Ok, we already KNEW that. But yesterday I spent 3 hours at the O.B., had 2 ultrasounds, and learned a lot of new info about this pregnancy- but I am most excited that It's A GIRL! For some reason- yesterday it became REAL to me. And I got really excited for another daughter! More ballet, more baking, more tutus, more butterfly kisses.

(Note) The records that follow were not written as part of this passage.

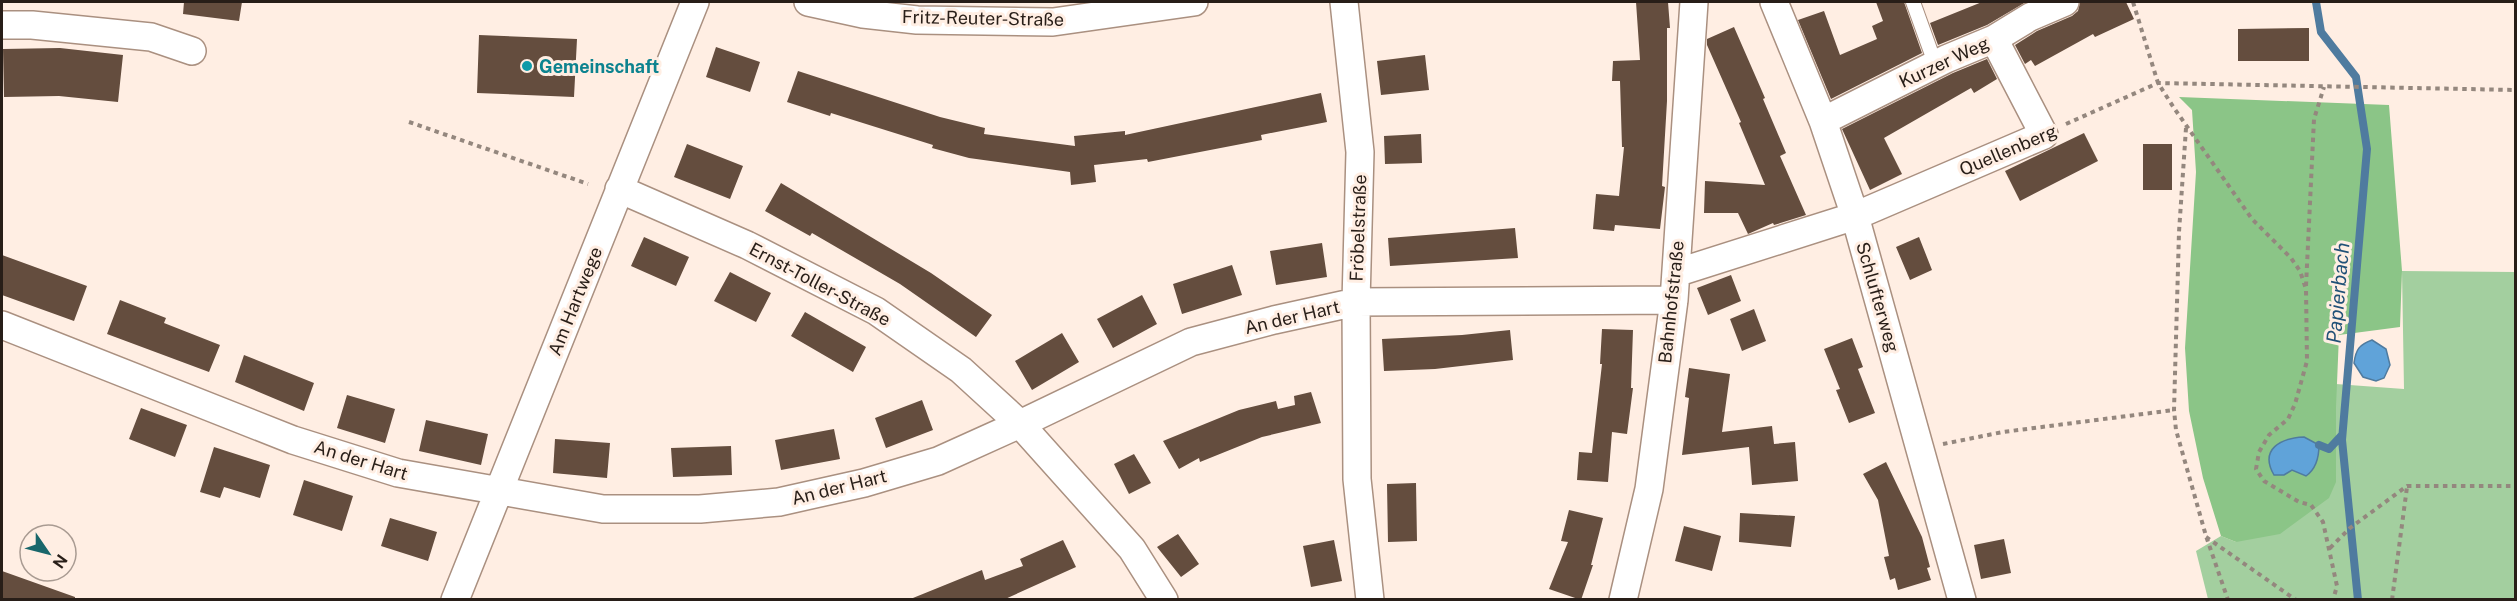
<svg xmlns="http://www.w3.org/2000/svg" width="2517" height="601" font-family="'Public Sans',sans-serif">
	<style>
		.green { fill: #a3cf9f }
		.forest { fill: #8bc587 }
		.water { fill: #60a3d9; stroke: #4f7b9f; stroke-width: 1.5 }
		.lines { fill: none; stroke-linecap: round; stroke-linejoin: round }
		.stream { stroke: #4f7b9f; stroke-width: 8 }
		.building { fill: #644d3e }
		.service-casing { stroke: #aa9080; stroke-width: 16 }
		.minor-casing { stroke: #aa9080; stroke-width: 30 }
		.path { stroke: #94877e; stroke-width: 4; stroke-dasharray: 4.5 4.5; stroke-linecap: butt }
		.service { stroke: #fff; stroke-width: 14 }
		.minor { stroke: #fff; stroke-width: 27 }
		.culture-dot { fill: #0f9aa8; stroke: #ffeee3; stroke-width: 2 }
		.labels { text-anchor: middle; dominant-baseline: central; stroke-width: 6; stroke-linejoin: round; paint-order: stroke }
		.street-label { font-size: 18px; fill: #281e18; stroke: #ffeee3 }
		.culture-label { font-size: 18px; font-weight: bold; fill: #0d838f; stroke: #ffeee3; text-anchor: start }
		.water-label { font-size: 20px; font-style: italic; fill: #215177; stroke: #ffeee3 }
	</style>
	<rect width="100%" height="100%" fill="#ffeee3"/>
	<path class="green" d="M 2402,271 L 2515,272 L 2515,599 L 2208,599 L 2196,551 L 2221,536 L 2236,542 L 2336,407 L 2336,384 L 2404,389 Z"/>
	<path class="forest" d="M 2179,97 L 2389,105 L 2402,271 L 2400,327 L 2339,335 L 2336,407 L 2336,482 L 2329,498 L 2280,534 L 2236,542 L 2221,536 L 2203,478 L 2189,411 L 2185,348 L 2196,172 L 2192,110 Z"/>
	<path class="water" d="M 2372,340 L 2386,349 L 2390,365 L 2384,378 L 2376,381 L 2363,377 L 2354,363 C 2356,349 2359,345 2372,340 Z
		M 2304,437 L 2319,445 C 2319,457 2316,469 2306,476 L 2292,470 L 2284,475 L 2274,475 C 2259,449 2281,438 2304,437 Z"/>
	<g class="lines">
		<path class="stream" d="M 2316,2 L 2321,32 L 2356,77 L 2367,149 L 2342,440 L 2358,600
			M 2319,445 L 2329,449 L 2342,435"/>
	</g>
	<path class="building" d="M 184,2 L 242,2 L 239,21 L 183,14 Z
		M 1636,2 L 1668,2 L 1670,28 L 1667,28 L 1667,101 L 1662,186 L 1665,187 L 1660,229 L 1615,225 L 1614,231 L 1593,229 L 1596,194 L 1619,196 L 1624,147 L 1622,147 L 1620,81 L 1612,81 L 1613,61 L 1640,60 Z
		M 1876,2 L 1904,2 L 1922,53 L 1831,99 L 1798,20 L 1824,11 L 1840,55 L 1877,39 L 1872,26 L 1883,21 Z
		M 1982,2 L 2026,2 L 1987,25 L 1938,45 L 1930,23 Z
		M 2080,2 L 2126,2 L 2134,19 L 2095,37 L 2093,34 L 2035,66 L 2031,60 L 2025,64 L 2015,45 L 2037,31 L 2072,16 L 2078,11 Z
		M 1734,27 L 1765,98 L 1763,99 L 1786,153 L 1780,156 L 1806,215 L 1774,225 L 1773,223 L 1748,234 L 1738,213 L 1704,213 L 1705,181 L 1765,185 L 1739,123 L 1741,122 L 1707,45 L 1707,39 Z
		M 2309,28 L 2309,61 L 2238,61 L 2238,29 Z
		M 479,35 L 577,39 L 574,97 L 477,93 Z
		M 716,47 L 760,62 L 750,92 L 706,77 Z
		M 60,48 L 123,55 L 118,102 L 59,96 L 4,97 L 3,49 Z
		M 1425,55 L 1429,90 L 1381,95 L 1377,61 Z
		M 1987,59 L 1997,79 L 1974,93 L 1971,88 L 1884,138 L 1902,174 L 1870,190 L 1842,129 L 1953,73 Z
		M 798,71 L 940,117 L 985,128 L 984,134 L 1075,146 L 1074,136 L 1125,131 L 1125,135 L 1321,93 L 1327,122 L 1261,135 L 1262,140 L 1148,162 L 1147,159 L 1094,165 L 1096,182 L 1071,185 L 1070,172 L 969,158 L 932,148 L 933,145 L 831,113 L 830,116 L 787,102 Z
		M 2084,133 L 2098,161 L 2020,201 L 2005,171 Z
		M 1421,134 L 1422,163 L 1385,164 L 1384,136 Z
		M 687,144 L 743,166 L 730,199 L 674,177 Z
		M 2143,144 L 2172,144 L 2172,190 L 2143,190 Z
		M 781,183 L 931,273 L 992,315 L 976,337 L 900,284 L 812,233 L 810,236 L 765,211 Z
		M 1515,228 L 1518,258 L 1390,266 L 1388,238 Z
		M 644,237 L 689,257 L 676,286 L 631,266 Z
		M 1919,237 L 1932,270 L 1910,280 L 1896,247 Z
		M 1322,243 L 1327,277 L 1276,285 L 1270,251 Z
		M 2,255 L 87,286 L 74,321 L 2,295 Z
		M 1232,265 L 1242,295 L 1182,314 L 1173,284 Z
		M 730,272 L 771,293 L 756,322 L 714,301 Z
		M 1731,275 L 1741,301 L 1708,315 L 1697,288 Z
		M 1142,295 L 1157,324 L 1113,348 L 1097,319 Z
		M 120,300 L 166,318 L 164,323 L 220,345 L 209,372 L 107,334 Z
		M 1754,309 L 1766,341 L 1742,351 L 1730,319 Z
		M 805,312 L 866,347 L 853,372 L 791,336 Z
		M 1602,329 L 1633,330 L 1631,388 L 1633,388 L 1627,434 L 1612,432 L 1608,482 L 1577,480 L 1579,452 L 1592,453 L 1602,364 L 1600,364 Z
		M 1510,330 L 1513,360 L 1435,369 L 1384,371 L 1382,339 L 1462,335 Z
		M 1062,333 L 1079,362 L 1032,390 L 1015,361 Z
		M 1852,338 L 1863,367 L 1858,369 L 1875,413 L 1849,423 L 1836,390 L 1840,389 L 1824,349 Z
		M 244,355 L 314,383 L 304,411 L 235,382 Z
		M 1689,368 L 1730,374 L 1722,432 L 1772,426 L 1774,444 L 1795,442 L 1798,481 L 1752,485 L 1749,447 L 1682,455 L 1689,398 L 1685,397 Z
		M 1311,392 L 1321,423 L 1262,437 L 1200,462 L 1199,458 L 1179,469 L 1163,441 L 1239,410 L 1276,401 L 1278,409 L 1295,405 L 1294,396 Z
		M 347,395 L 395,409 L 385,443 L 337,428 Z
		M 922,400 L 933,430 L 886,448 L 875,418 Z
		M 141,408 L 187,425 L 175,457 L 129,439 Z
		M 426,420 L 488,434 L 481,465 L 419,451 Z
		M 834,429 L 840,459 L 781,470 L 775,440 Z
		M 555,439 L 610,443 L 607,478 L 553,473 Z
		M 731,446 L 732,475 L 673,477 L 671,448 Z
		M 214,447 L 270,465 L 260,498 L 224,487 L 220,498 L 200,492 Z
		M 1134,454 L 1151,483 L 1129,494 L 1114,464 Z
		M 1886,462 L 1922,537 L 1930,567 L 1927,568 L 1931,580 L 1898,590 L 1895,578 L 1890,580 L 1884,557 L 1889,556 L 1878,500 L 1863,474 Z
		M 304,480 L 353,496 L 342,531 L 293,515 Z
		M 1416,483 L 1417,541 L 1388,542 L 1387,484 Z
		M 1569,510 L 1603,518 L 1591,565 L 1593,565 L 1581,600 L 1549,589 L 1568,542 L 1561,541 Z
		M 1740,513 L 1795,516 L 1791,547 L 1739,542 Z
		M 390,518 L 437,532 L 428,561 L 381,546 Z
		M 1684,526 L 1721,536 L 1712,571 L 1675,561 Z
		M 1178,534 L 1199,564 L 1181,577 L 1157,547 Z
		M 2004,539 L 2011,573 L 1981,579 L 1974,545 Z
		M 1063,540 L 1076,567 L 1003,600 L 908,600 L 982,570 L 985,580 L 1023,566 L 1020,559 Z
		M 1334,540 L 1342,581 L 1311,587 L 1303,546 Z
		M 2,571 L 75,597 L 75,600 L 2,600 Z"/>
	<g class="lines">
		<defs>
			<path id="service" d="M 1913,2 L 1936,66"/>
			<path id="minor" d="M 808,2 L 863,14 L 917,20 L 1053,22 L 1194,2
				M 1344,2 L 1360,152 L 1356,302 L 1357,479 L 1370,600
				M 1774,2 L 1823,121 L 1855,216 L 1962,600
				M 2,25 L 32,25 L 151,37 L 192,51
				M 1823,121 L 1946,59 L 1994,39 L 2030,17 L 2065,2
				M 619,189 L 747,245 L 876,311 L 961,370 L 1020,424 L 1132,549 L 1164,600
				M 1676,273 L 1855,216 L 2044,135 L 1994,39
				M 2,325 L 293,440 L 398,473 L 603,509 L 700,509 L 779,502 L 864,483 L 938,461 L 1020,424 L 1191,342 L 1274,320 L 1356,302 L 1674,300
				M 455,600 L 695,2
				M 1623,600 L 1649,489 L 1674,300 L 1694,2"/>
		</defs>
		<use href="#service" class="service-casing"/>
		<use href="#minor" class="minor-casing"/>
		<path class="path" d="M 2133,2 L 2158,83 L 2174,108 L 2252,219 L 2291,258 L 2300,271 L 2306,289 L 2307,361 L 2295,404 L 2288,419 L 2269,435 L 2259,452 L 2256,469 L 2264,481 L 2299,502 L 2311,505 L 2323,522 L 2337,586 L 2333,600
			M 409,122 L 588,184
			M 2066,124 L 2158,83 L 2516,90
			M 2186,128 L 2179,232 L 2174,410 L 2176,430 L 2206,536 L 2228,600
			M 2306,286 L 2314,119 L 2324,87
			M 1943,444 L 2003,432 L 2174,410
			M 2206,537 L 2296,600
			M 2330,548 L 2350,528 L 2407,486 L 2516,486
			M 2392,600 L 2407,487"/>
		<use href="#service" class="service"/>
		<use href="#minor" class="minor"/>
	</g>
	<circle class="culture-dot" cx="527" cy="66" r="6"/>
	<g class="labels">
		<g class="street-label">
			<text transform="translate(983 18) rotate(1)">Fritz-Reuter-Straße</text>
			<text transform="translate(1944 62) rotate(-25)">Kurzer Weg</text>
			<text transform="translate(2008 150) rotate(-23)">Quellenberg</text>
			<text transform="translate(1358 228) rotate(-88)">Fröbelstraße</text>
			<text transform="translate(820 284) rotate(28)">Ernst-Toller-Straße</text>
			<text transform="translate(1878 297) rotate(74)">Schlufterweg</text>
			<text transform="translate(575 301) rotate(-68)">Am Hartwege</text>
			<text transform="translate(1671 302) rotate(-84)">Bahnhofstraße</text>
			<text transform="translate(1292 317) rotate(-13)">An der Hart</text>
			<text transform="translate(361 460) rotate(17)">An der Hart</text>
			<text transform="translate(839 487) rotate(-14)">An der Hart</text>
		</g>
		<g class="culture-label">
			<text x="539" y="66">Gemeinschaft</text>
		</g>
		<g class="water-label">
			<text transform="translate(2338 293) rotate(-85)">Papierbach</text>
		</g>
	</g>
	<rect width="2517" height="601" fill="none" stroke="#281e18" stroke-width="6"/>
	<g transform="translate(48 553) rotate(125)"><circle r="28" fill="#ffeee3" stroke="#a99b92" stroke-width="1.5"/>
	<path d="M0-4.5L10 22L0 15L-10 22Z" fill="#19676b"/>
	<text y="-9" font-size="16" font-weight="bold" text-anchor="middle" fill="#281e18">N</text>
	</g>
</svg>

Unfortunately, JT could not go with me- and with Pregnancy Brain I have forgotten half of the stuff they explained to me! (Natalie- maybe you can help!) It turns out that the umbilical chord is not attached right, or well, or something. (darn that brain!) so I "get" to go back every four weeks for ultrasounds to measure that she is still growing on track. (but so far so good) It also turns out that the placenta is really low down by the cervix. But they think that will resolve itself, but it is another reason for monthly ultrasounds. The funny part of all of this is that JT could not be there, and when Dr Channell was explaining this all to me- she pointed out that I can't WORK OUT anymore, and no more You-Know-What for You-Know-Who!! :) I started laughing and told Dr Channell that JT would never believe me! He would say "yeah right, the ONE time you go to the doctor alone you come home saying you can't have _______ anymore?!" ha ha ha ha! And that is exactly what he said!!
So, no more working out... I can swim, or walk, that is it. I am a little bit concerned facing the Holidays pregnant and NOT being able to go to the gym for a good Post-Turkey Day workout! I know everyone says that it is OK to gain more weight when you are pregnant- but they never talk about LOSING that weight! And I really felt that being in really good shape with Blake helped the delivery and recovery! Is it weird that my biggest concern is losing this weight? Not the loss of _____, or the worry about the growth of the baby, or possible C-section? I guess I can only worry about what I can control- and usually- that is my weight.